**Work to complete:**
- a) According to the passage, what business does the daughter dream of owning?
- b) Using the passage, explain why people in the family's life stop asking about the daughter's hospitalizations after several of them.
- c) Say whether each statement agrees with the passage, answering yes or no and quoting the deciding words: (i) The writer wants the daughter to finish high school and attend college. (ii) The writer finds that the church readily welcomes sharing the burden of depression. (iii) The writer feels able to gain healing or understanding.

**Selected text:**

________________________

I long for so many things like any dad would...for my daughter to have dreams...for her to have a good and caring network of real friends--even one--who could lovingly speak truth into her life where she would listen and accept it.  I want her to graduate high school and go on to college...to own a coffee shop is one of her dreams and to perform there as an artist.  So many dreams...but the lack of being able to see through today's pain to the dream that is in reality so close if she works hard and can begin to focus in on some of the dreams.  What is the key to getting her to see the dreams more than today's self caused drama...what causes today's immediate issue to loom larger than any good that is seen by her mom & I so plainly?

I have prayed so often over her room...where so much pain and loneliness has grown larger instead of the friends presence or God's own presence.  I have asked for healing or understanding but I feel inadequate of gaining either as we travel this journey.

The unspoken thief of depression and anxiety is that it is rarely mentioned for adults...let alone a younger age group.  There is no real understanding within the church or christians that would welcome sharing this burden...or come along side for the journey--something that would be so welcomed.  When a hospitalization happens once, everyone in our lives is concerned...twice, "that's a shame", but by the multi-time visit the story is old and too much weight for the average connection in life to really ask and be willing to listen. We know it and others that are aware--just can't take it on.

________________________

**Available data:**
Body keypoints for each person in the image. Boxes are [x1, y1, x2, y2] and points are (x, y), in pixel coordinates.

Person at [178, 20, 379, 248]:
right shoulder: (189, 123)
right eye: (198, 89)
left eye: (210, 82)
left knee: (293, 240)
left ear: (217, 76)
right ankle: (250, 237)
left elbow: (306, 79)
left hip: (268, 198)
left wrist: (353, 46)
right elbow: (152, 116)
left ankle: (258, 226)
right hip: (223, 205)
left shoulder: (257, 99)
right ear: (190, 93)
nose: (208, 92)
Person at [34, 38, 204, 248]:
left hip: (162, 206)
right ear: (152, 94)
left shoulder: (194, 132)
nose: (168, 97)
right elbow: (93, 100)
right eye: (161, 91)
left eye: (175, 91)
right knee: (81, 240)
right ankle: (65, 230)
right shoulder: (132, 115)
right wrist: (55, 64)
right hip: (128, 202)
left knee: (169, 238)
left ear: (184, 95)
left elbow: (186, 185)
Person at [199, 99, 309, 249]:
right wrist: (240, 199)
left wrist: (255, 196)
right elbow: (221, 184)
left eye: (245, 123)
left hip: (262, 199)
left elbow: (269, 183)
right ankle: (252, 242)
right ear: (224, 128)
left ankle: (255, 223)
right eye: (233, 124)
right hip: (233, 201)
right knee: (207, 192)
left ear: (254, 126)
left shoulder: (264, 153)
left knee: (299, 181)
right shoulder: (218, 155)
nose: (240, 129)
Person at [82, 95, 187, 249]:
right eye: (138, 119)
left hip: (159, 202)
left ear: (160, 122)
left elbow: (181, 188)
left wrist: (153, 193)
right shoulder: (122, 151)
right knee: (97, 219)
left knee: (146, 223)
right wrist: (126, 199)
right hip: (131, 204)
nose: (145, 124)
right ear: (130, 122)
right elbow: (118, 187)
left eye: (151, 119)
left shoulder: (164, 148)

________________________

**Answers:**
- a) She dreams of owning a coffee shop and performing there as an artist.

- b) By the time of repeated hospital visits, the story has become old. It is also too much weight for the average connection in life to really ask and be willing to listen.

- c)
(i) Yes: "I want her to graduate high school and go on to college"
(ii) No: "There is no real understanding within the church or christians that would welcome sharing this burden"
(iii) No: "I feel inadequate of gaining either as we travel this journey"